## WORK INSTRUCTION
Check every line of the data for the word "Express", and copy those that have it.

Records from a dataset:
_ _ _

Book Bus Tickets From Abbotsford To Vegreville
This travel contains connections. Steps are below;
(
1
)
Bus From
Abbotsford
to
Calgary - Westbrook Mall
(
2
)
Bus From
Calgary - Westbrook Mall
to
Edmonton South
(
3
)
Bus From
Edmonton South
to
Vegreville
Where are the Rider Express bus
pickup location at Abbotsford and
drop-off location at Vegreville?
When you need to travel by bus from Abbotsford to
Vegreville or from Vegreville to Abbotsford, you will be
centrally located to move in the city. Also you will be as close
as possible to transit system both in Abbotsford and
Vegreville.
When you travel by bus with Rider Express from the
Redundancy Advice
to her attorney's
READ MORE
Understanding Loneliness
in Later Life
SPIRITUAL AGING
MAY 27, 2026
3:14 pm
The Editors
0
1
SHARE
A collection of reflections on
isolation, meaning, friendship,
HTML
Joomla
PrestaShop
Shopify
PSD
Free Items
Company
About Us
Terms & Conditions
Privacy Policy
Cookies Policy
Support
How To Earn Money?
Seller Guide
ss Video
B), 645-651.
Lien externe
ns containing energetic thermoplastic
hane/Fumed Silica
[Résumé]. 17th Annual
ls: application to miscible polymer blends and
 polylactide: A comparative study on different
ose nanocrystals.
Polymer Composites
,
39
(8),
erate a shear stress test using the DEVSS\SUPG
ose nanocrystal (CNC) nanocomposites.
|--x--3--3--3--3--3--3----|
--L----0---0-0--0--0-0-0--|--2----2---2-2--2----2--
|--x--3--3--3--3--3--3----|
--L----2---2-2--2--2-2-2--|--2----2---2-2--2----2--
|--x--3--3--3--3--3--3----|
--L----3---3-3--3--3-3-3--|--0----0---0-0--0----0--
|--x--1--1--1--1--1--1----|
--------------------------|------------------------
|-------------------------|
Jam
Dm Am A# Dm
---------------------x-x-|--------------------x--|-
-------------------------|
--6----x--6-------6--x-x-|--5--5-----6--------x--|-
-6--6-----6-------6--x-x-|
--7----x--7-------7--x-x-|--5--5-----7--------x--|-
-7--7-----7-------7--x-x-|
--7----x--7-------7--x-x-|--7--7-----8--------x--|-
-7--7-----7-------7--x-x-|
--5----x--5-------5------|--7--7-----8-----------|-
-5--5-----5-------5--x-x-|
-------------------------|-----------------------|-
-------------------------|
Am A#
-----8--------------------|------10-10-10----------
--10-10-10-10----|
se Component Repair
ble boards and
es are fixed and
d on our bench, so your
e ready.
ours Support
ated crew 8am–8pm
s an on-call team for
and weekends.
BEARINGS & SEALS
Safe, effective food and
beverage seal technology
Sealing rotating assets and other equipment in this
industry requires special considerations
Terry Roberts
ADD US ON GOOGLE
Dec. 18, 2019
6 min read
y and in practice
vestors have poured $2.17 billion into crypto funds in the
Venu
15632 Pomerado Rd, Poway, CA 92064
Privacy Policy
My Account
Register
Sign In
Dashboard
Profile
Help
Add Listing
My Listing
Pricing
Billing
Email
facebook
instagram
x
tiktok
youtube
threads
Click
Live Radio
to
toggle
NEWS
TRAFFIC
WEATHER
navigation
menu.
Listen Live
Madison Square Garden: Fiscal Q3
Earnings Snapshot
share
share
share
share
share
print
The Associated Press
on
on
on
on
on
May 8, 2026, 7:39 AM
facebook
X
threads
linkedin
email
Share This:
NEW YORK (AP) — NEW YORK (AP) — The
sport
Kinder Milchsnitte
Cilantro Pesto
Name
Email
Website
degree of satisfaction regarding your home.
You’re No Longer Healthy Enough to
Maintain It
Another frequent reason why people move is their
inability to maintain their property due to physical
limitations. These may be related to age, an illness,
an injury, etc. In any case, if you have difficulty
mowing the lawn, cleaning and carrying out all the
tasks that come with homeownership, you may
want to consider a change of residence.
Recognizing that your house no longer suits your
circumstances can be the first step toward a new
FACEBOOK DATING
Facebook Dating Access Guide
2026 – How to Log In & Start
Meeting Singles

_ _ _

## YOUR SOLUTION
Where are the Rider Express bus
When you travel by bus with Rider Express from the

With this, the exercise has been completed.